### [Source document]
Segment Open

Okay, so I’m going to play Love-Doctor on this subject for those of you who have a boyfriend in prison. I  believe that I have the experience (incarcerated for over two decades) under the circumstances to have seen it all, and likely been through most of it as well. So, let me break this down for you all that are seeking to know. But, I am more frank/blunt, explicit and real about it all. So, strap yourselves in.

A lot of times while incarcerated people will reach out and try to communicate with whoever will brighten up their conditions. Sometimes it’s a genuine attempt, sometimes it’s ulterior motives. But, things such as sincerity and genuineness are for you to make a determination on. It should be no difference in your evaluation with a relationship you are engaging in with a convict, then you would consider in a relationship you are having or have had with someone on the outside. We all are humans, and we all have flaws, no
matter where we are, or what our circumstances. But, it’s up to you to decide what is good for you or not.

The biggest issue I see, or have experienced is that people automatically assume that people in prison are just “bad people”. With that frame of mind, it’s a bad foundation in the beginning, and bad foundations make buildings fall. So, first and foremost, before you start wondering if a “prisoner really loves you”, you need to know if you really love that person yourself. Now, this topic was not about is it a good thing to date a prisoner. WE are on the subject of “love”. Which means to me that the relationship is already established. Being as though “love” is the topic, I’m sure that you already enjoy the person who you are seeing and/or communicating with.

Segment Closed

### [The input]
Segment Open

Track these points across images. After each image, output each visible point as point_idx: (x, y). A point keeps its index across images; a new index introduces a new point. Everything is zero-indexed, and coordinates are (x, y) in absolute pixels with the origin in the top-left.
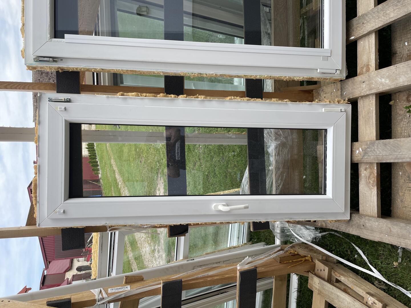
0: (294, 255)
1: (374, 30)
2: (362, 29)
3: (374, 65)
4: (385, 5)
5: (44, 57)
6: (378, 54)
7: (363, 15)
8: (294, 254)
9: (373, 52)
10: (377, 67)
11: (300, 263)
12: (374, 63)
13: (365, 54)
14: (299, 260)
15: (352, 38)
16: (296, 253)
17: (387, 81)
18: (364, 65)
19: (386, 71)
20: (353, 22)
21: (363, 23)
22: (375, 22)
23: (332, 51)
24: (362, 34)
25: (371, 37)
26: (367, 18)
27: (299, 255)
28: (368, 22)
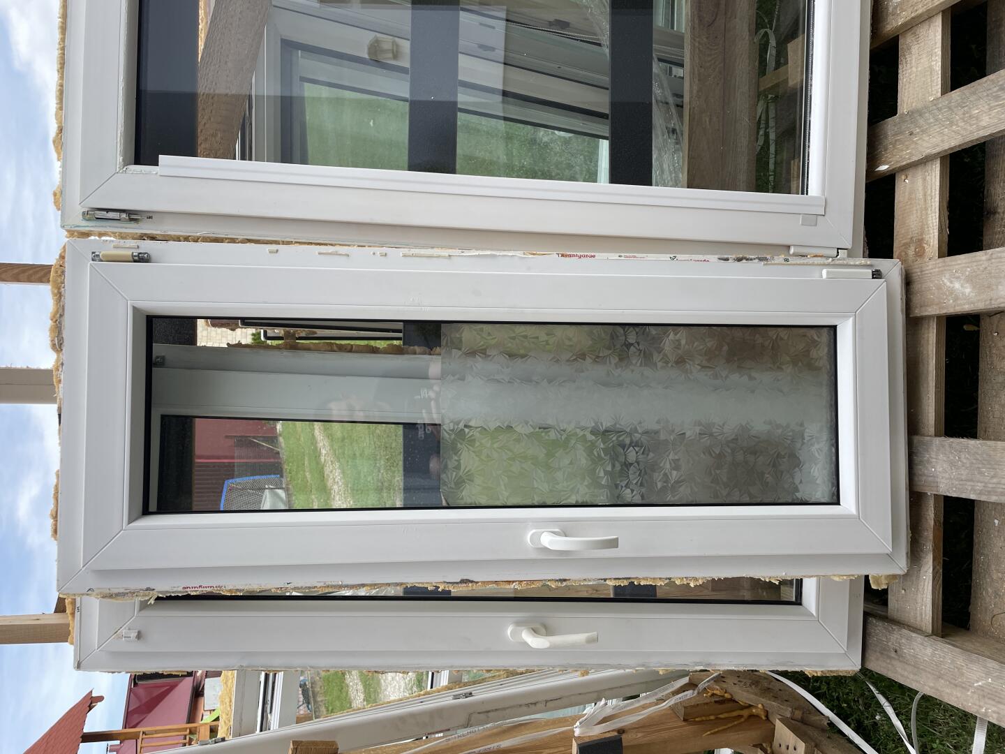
0: (723, 701)
1: (939, 153)
2: (908, 149)
3: (936, 242)
4: (968, 94)
5: (108, 210)
6: (947, 213)
7: (912, 112)
8: (721, 699)
9: (933, 208)
10: (944, 248)
11: (736, 723)
12: (936, 237)
13: (915, 212)
14: (735, 714)
15: (883, 168)
16: (726, 695)
17: (968, 291)
18: (912, 238)
19: (966, 263)
20: (885, 126)
21: (911, 134)
22: (942, 133)
23: (828, 201)
24: (909, 161)
25: (931, 170)
26: (921, 122)
27: (735, 701)
28: (923, 131)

Segment Closed

### [Work task A]
Reproduce the listing verbatim, from its first line through the line containing "7: (363, 15)", both included. Omit the pictures from your copy.
### [Work task B]
Write the next part of the piece about whether a partner in prison truly loves you, picking up after its final sentence.

### [Response area A]
Track these points across images. After each image, output each visible point as point_idx: (x, y). A point keeps its index across images; a new index introduces a new point. Everything is zero-indexed, and coordinates are (x, y) in absolute pixels with the origin in the top-left.
0: (294, 255)
1: (374, 30)
2: (362, 29)
3: (374, 65)
4: (385, 5)
5: (44, 57)
6: (378, 54)
7: (363, 15)

### [Response area B]
If a prisoner only calls you when they need something, does not care about anything about you and your world, then this may be a sign that you are in a situation where you are being used. Most often this happens to women/men who the prisoner is not truly attracted to, or does not truly have a connection with, so instead of terminating the relationship it turns into a usury situation. This is common sense shit, but oftentimes love acts as a barrier to your common sense. So, if “what can you do for me” is the basis for the person saying “I love you too”, then you’re in for a bad ride.

Be on the look out for the “weirdo alert” as well. You know, this also applies to people on the outside. If you ever saw the show “My Strange Addiction”, then know that sometimes that’s what’s being worked with on both ends. Now, it may not be so serious as a person eating couches, or toilet paper, but it could get close to it. If I thought I was in love with someone and I come to find out that she eats mattresses, I may feel a lot a bit different about that situation. I was recently talking to a couple of women who I liked a lot, but they both wanted to pee on me. WTF? No. NO, and No. What the fuck am I a sexy-chocolate toilet with an  erection? See, it’s this type of thing that can catch you in the mix and change the game. And I still talk to one of them, the other women ended up being married to another convict the whole time (and I found out he was in the same prison with me the whole time? Did you say slut? Yeah, you did). And I’m not knocking anybody or what they do to safely enjoy their lives, just know that things that are not normal can be issues down the line if they are not addressed or dealt with at the earliest convenience. So, ask about habits, fetishes, addictions, peeves, etc. Don’t wait too long to find out that the person you have an emotional attachment to has “likes” that you can’t deal with.

So, if you know that you can not accept certain things, or if you believe your love-interest may not, I advise you to get to the bottom of that asap. If we can’t accept each other how can we love each other?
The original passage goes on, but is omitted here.